The Bill envisages that the CMA should seek to resolve any concerns relating to the conduct of companies with SMS in a co-operative manner. That said, the Bill will give the CMA extensive powers of enforcement in relation to non-compliance including:
- the power to conduct investigations
- the power to accept commitments
- the power to impose fines of up to 10% of global turnover
How does the Bill compare with the EU’s Digital Markets Act?
The Bill was preceded by the EU Commission’s Digital Markets Act (DMA), which took effect on 2 May 2023. The DMA is aimed at making markets in the digital sector fairer and more contestable and is enforced by the European Commission. There are similarities with the Bill, but also several important differences.
The DMA is targeted at so called “gatekeepers,” which are large digital platforms providing core platform services (e.g., online search engines; app stores; messenger services). To be a gatekeeper, a company needs to meet the following requirements:
- it must have a significant impact on the internal EU market, by reference to certain turnover thresholds
- it must provide a core platform service which is an important gateway for business users to reach end users, by reference to the number of active end users and active business users
- it must enjoy (or be about to have) an “entrenched and durable position” in its operations (i.e., the company has met the two criteria above in the last three financial years)
The threshold of an “entrenched and durable position” in the market is different from the requirement in the Bill that a company needs to have substantial and entrenched “market power” to be designated as having SMS. In addition, if the European Commission designates a company as a gatekeeper, the company will have a maximum of six months to ensure compliance with the DMA. These comprise a list of “dos” (obligations) and “don’ts” (prohibitions) that are set out in the legislation.
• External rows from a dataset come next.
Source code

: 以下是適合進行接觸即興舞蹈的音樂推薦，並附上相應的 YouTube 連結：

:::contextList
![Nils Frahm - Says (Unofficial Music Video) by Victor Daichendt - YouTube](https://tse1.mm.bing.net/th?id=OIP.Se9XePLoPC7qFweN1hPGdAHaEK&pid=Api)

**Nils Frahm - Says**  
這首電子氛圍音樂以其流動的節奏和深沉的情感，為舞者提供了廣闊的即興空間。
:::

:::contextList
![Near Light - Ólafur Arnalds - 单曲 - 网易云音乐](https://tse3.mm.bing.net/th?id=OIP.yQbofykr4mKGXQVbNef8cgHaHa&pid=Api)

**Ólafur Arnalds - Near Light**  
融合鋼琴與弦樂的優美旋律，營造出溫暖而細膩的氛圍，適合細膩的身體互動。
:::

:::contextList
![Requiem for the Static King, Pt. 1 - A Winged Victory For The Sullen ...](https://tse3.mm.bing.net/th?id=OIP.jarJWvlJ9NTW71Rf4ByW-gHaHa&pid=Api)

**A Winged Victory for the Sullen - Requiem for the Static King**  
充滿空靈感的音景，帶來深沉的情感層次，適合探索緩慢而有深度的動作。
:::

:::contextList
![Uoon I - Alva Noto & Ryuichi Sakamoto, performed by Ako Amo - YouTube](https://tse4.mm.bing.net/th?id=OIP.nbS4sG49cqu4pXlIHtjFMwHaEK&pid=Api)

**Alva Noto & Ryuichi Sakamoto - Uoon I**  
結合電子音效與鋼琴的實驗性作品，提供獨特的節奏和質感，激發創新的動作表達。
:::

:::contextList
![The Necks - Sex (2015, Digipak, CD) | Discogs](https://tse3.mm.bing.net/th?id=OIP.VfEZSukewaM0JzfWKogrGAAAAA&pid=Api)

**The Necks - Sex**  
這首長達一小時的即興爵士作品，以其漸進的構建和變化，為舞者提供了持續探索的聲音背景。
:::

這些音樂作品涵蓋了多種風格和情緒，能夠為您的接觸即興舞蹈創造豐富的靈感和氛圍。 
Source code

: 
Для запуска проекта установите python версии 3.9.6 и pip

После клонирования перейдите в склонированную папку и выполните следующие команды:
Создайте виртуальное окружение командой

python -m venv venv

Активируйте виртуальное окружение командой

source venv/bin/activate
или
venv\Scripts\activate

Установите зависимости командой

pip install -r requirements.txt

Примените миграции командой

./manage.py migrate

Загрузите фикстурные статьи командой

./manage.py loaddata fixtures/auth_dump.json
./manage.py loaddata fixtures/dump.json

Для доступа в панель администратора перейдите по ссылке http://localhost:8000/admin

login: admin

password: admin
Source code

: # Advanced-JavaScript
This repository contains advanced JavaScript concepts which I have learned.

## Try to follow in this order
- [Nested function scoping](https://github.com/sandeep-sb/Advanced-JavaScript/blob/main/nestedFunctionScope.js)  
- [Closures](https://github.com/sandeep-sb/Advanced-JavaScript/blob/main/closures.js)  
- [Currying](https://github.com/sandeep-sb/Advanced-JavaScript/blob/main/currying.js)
For example, gatekeepers will no longer be able to track users outside of the gatekeepers' core platform service for the purpose of targeted advertising if effective consent has not been granted. By contrast, the UK’s Bill does not contain a fixed list of “dos” or “don’ts” but allows the DMU to impose conduct requirements tailored to the relevant company.
Sarah Cardell, Chief Executive Officer of the CMA, stated that the Bill represents a “watershed moment” for the way in which the CMA ensures digital markets work for the UK economy, supporting economic growth, investment, and innovation. Similar to the DMA, the Bill creates a legal framework based on principles of proactive, ex ante (before the event) regulation of the most powerful digital firms with the aim of fostering innovation and effective competition in digital markets. Whilst it is likely that only a small group of companies will be designated as having SMS, at least at the outset, the legal framework of conduct requirements and PCIs will nonetheless be important for non-SMS businesses who have commercial relationships with companies who are designated as SMS.
The Bill also places the CMA squarely at the centre of regulation of the UK’s digital economy; the DMU will have a wide discretion when determining conduct requirements for companies designated as having SMS, backed up with extensive enforcement powers. To support the exercise of these powers, the DMU has expand since its inception and is reported to have at present a headcount of seventy, although it is understood that the DMU intends to grow further.
Looking at the wider context, the Bill has been introduced at a point in time in which the CMA has already demonstrated that it is willing to intervene and challenge large digital companies under its merger control powers. For example, on the same day as the Bill was introduced, the CMA announced that it had decided to prohibit Microsoft’s proposed acquisition of Activision Blizzard, a decision which provoked a particularly strong reaction from the parties. You can read more about this decision in our briefing here.
MPs will consider the Bill at a Second Reading, the date of which is yet to be announced. When approved by Parliament (which could be in late 2023, or early 2024), it is expected that the new measures will take effect as soon as possible, subject to secondary legislation and the publication of guidance.